From the rhetoric in the thread, it sounds like the residential schools were awful. But it likewise sounds like people have known the specific ways in which they were awful for a very long time, even if it wasn’t “talked about a lot” in polite society. Is the discovery of the mass graves more seen as a good starting point for a larger dialogue about the schools? If that is the case, it makes sense to me the attention it is getting.

But if it’s just outrage at the mass graves, it seems like it may lack historic context. I think most people died and were buried in unmarked graves before modern times, and maybe even in present times outside of North America. I also do not believe it was ever common before modern times to ship bodies long distance at all. There are specific instances in which wealthier or figures of state had their bodies shipped, or the infamous stories of famous sea captains dying and being brought home inside a cask of liquor and such, but most people historically were buried very close to where they died. In some cases the family might erect a small memorial at home in remembrance of them.
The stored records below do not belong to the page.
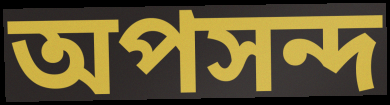
অপসন্দ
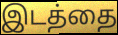
இடத்தை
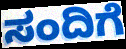
ಸಂದಿಗೆ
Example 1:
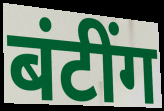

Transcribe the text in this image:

बंटींग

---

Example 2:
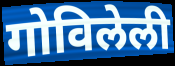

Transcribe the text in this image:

गोविलेली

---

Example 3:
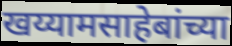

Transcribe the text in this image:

खय्यामसाहेबांच्या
This is incidentally, approximately as well documented as, say, the fact that John McCain was once a Senator, or the fact that Hawaii is located in the Pacific Ocean. The fact the residential schools were meant to eliminate indigenous culture and language was just an openly discussed objective that until quite recently wasn’t considered at all shameful. As recently as 1970 or so, Pierre Trudeau was openly talking about how this sort of thing was a desirable outcome.
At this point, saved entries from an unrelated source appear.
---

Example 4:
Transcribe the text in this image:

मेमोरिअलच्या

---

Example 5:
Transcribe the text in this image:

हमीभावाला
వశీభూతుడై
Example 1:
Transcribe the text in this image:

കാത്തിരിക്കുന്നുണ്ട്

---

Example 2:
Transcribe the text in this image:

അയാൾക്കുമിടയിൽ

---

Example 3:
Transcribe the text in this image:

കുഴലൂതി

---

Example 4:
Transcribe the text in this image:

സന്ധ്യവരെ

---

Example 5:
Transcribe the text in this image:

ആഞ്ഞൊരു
What is ominous about this particular case is that the school did report deaths - about 51 or 52 of them. Yet 215 bodies have been detected. Canada, even in the recent past, was not a place that it was customary for 150-160 children to die - roughly one unexplained child death every six months the school was in operation - without someone thinking to jot that down, and after all the Catholic Church has a long history of reasonably sharp recordkeeping when it comes to things like births and deaths. As it is well know these schools, and Catholic clergy, are systematically guilty of physical and sexual abuse of children, this finding is orders of magnitude more alarming than just “records weren’t the same back in the olden days.”

If someone took your child away from you, didn’t allow you to see your child, told you your child died from disease, and didn’t tell you where your child was buried, I think you would probably find that upsetting.

That seems like a non-answer to anything I said. It was already widely known all of this occurred, no? Hence why I was asking for more context.

The recent discovery is bringing the subject up in the news again, and at a time when racial injustice is prominent in the national conversation.

That makes a lot more sense in that context–are there plans to exhume and examine these bodies?

Spot on.

I think many of us suspect that the 51 or 52 reported deaths were due to natural causes, and the other hidden deaths were due to… something that the Catholic church does not want to reveal. Thus the reluctance to release records, or to tell anyone when the records were destroyed (and why).

Even among the deaths that were reported, often the children were only given first names… sometimes first names that were not even their own, but were non-native names that the priests had given them.

I am, additionally, quite confident that while the subject of residential school abuses is a reasonably well known fact, the idea that two hundred children, most of whose deaths were a secret, were dumped into unmarked graves, is not a fact Canadians were previously aware of. It’s not even something that First Nation was entirely sure of, that being why they were engaged in the investigation.

Just to be clear - and the media is guilty of misreporting this a lot - the Kamloops school did not have a “mass grave.” It’s apparently a field of unmarked graves (and since when did the Catholic Church not mark graves?) The Tk’emlúps te Secwépemc nation, which has conducted the investigation, has clarified this.